__What is needed__. Scan the entries line by line and return those with "prototype".

__Plain-text document sources__.
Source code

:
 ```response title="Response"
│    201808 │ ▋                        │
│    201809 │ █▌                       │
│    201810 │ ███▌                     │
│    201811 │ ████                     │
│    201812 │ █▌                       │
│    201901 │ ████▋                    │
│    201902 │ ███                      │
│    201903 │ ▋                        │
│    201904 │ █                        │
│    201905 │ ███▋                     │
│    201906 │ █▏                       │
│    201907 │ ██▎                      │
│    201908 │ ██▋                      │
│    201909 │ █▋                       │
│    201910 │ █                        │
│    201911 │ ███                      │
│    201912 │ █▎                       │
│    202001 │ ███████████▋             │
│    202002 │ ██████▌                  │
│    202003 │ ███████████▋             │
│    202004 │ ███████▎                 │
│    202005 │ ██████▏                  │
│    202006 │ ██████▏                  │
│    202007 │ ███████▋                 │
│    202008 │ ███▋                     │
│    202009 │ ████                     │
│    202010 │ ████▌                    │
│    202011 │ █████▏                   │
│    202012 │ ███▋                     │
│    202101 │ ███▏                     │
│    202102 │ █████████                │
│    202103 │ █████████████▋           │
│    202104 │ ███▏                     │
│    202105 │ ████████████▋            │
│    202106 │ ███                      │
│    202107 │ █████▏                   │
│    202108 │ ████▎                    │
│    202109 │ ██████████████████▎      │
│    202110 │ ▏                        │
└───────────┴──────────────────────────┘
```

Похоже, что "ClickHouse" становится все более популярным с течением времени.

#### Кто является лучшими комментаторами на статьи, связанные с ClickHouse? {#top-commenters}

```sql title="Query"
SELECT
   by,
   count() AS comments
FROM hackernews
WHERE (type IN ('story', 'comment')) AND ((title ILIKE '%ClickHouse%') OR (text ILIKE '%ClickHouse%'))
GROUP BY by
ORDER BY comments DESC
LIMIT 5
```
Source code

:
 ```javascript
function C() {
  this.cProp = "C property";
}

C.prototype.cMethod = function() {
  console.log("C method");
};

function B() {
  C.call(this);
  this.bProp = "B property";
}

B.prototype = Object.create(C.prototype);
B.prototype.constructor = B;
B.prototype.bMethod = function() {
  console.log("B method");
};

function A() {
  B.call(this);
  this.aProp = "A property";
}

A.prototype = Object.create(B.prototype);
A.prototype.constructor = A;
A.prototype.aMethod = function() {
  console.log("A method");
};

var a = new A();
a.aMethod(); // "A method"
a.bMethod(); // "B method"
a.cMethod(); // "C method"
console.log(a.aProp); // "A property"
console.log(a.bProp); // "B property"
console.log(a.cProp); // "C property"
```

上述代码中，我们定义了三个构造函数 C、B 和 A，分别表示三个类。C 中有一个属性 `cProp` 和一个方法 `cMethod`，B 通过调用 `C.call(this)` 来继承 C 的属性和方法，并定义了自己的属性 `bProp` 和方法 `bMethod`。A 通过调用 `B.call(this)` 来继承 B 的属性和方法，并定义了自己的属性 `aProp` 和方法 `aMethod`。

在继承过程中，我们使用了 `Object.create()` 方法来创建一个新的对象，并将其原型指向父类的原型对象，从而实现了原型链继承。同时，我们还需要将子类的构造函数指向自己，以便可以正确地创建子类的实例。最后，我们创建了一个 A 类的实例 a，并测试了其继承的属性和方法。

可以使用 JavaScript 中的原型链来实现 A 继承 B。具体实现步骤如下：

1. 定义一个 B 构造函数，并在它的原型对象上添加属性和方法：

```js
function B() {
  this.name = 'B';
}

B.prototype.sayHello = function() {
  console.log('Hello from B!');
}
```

* * *

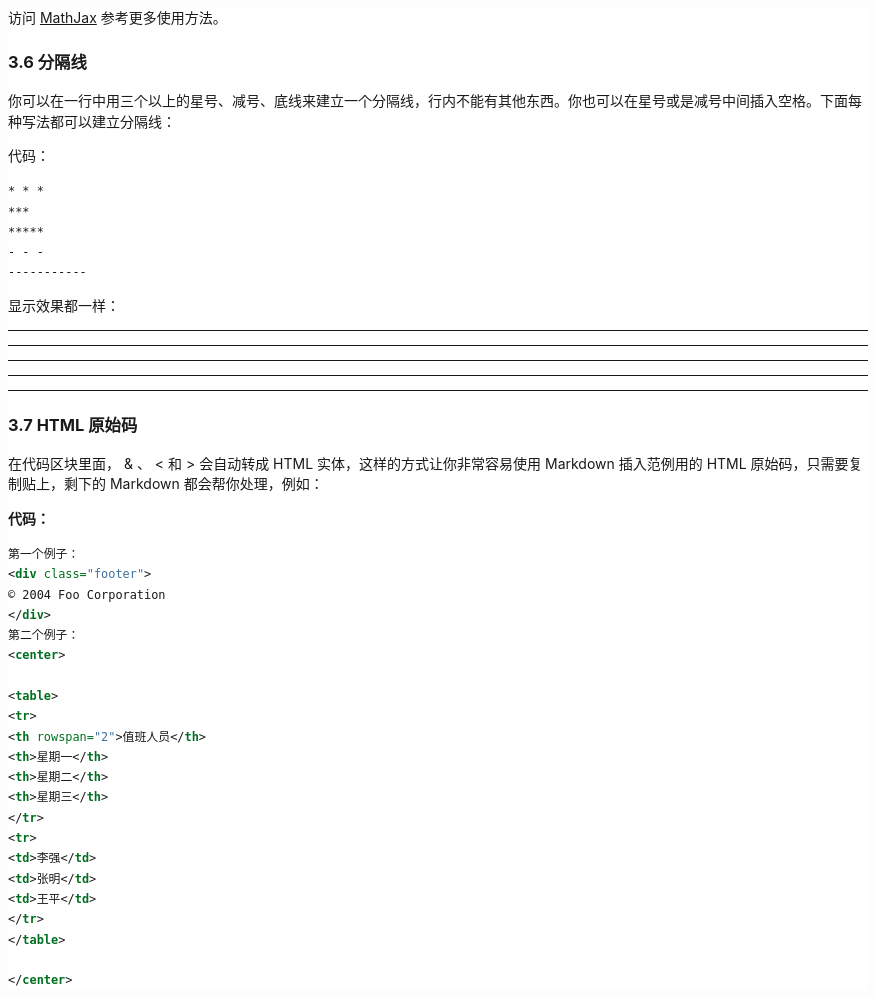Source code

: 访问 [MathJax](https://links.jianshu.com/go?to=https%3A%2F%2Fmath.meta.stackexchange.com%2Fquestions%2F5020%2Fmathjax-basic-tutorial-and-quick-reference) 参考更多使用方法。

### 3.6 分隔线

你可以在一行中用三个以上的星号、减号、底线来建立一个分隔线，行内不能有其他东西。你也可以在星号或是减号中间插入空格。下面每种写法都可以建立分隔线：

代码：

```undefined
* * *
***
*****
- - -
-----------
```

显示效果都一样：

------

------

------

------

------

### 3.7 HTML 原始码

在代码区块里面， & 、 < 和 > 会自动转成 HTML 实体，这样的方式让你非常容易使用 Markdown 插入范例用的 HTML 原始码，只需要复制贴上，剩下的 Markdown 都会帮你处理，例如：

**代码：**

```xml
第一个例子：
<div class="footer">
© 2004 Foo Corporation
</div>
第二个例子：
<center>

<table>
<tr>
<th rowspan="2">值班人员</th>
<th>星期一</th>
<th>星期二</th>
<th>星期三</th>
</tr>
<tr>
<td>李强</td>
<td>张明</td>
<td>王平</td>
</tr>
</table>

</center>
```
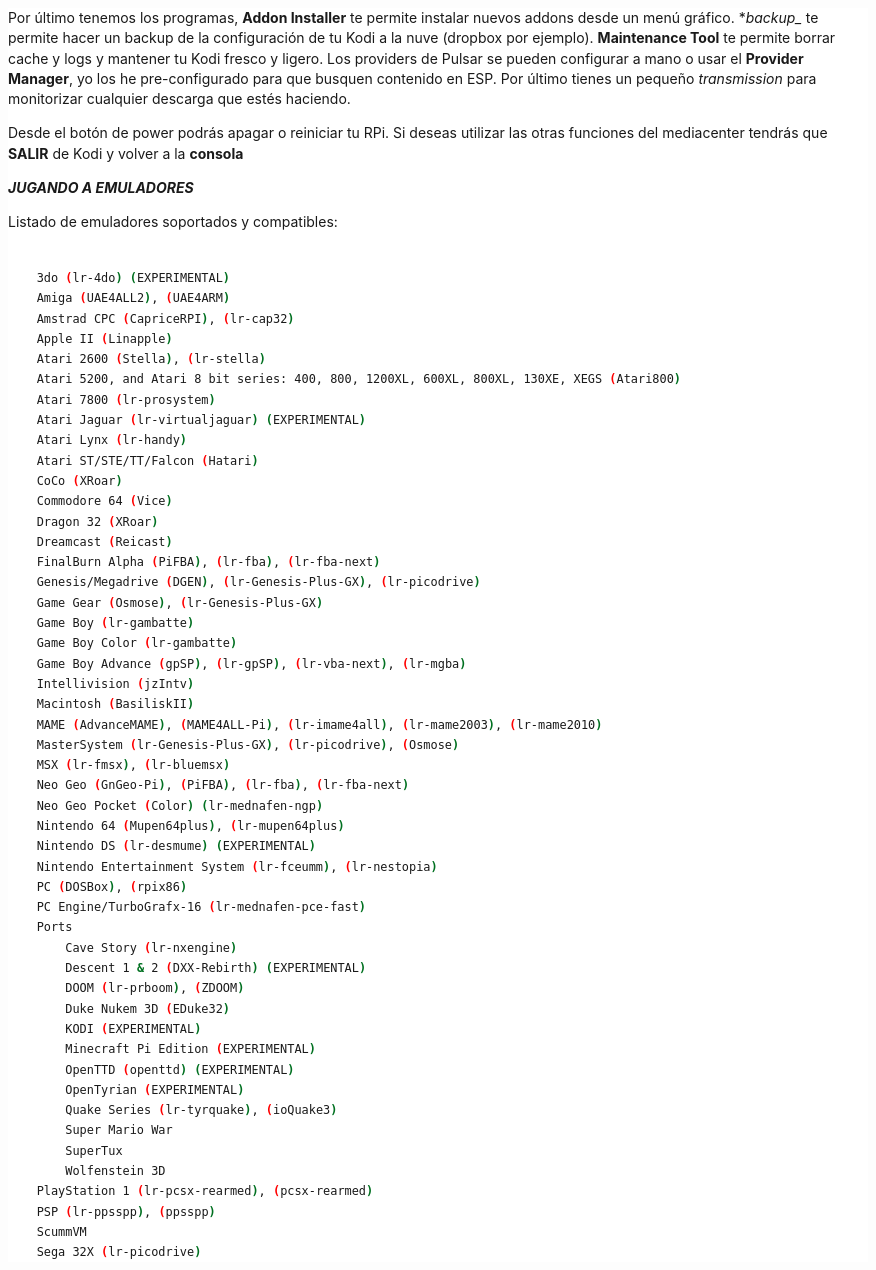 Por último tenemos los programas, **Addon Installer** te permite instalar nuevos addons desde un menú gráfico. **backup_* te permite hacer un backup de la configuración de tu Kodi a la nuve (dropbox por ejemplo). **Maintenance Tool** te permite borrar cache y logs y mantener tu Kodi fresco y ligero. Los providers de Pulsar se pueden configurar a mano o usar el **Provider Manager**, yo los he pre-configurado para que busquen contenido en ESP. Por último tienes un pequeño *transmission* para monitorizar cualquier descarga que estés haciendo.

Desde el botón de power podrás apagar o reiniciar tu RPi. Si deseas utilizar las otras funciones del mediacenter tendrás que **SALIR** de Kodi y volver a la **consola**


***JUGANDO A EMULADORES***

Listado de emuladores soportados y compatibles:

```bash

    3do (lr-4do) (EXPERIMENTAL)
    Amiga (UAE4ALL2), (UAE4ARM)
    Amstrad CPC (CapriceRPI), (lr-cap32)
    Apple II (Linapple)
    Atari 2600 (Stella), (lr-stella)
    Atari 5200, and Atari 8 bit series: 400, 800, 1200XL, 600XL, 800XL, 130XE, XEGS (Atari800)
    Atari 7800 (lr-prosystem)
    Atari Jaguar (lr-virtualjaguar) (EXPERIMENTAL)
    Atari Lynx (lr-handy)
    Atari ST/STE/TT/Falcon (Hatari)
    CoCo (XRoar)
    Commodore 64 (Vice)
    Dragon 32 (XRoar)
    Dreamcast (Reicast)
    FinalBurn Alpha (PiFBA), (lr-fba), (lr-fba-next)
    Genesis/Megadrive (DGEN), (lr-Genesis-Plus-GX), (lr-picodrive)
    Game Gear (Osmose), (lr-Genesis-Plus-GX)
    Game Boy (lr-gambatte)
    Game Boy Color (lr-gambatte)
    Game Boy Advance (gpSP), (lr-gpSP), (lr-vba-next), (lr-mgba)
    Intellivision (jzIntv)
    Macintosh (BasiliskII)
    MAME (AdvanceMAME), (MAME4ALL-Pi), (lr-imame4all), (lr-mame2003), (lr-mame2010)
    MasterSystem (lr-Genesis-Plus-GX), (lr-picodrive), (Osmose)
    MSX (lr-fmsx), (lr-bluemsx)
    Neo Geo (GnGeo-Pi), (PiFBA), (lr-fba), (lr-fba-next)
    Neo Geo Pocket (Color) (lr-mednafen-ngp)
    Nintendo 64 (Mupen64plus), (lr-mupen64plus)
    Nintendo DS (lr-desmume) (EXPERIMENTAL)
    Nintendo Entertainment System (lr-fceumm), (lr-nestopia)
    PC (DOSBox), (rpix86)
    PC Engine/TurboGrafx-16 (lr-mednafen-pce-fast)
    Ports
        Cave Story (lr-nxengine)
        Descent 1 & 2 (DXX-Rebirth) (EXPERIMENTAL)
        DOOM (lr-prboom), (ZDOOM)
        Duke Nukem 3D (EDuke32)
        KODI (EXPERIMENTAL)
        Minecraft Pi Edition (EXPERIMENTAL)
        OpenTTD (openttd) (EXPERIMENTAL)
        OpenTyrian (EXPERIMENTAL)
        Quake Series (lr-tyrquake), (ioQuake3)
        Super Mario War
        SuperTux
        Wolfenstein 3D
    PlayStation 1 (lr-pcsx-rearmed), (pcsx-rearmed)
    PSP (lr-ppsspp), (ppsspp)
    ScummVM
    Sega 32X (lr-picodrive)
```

__Solution for this problem__.
C.prototype.cMethod = function() {
B.prototype = Object.create(C.prototype);
B.prototype.constructor = B;
B.prototype.bMethod = function() {
A.prototype = Object.create(B.prototype);
A.prototype.constructor = A;
A.prototype.aMethod = function() {
B.prototype.sayHello = function() {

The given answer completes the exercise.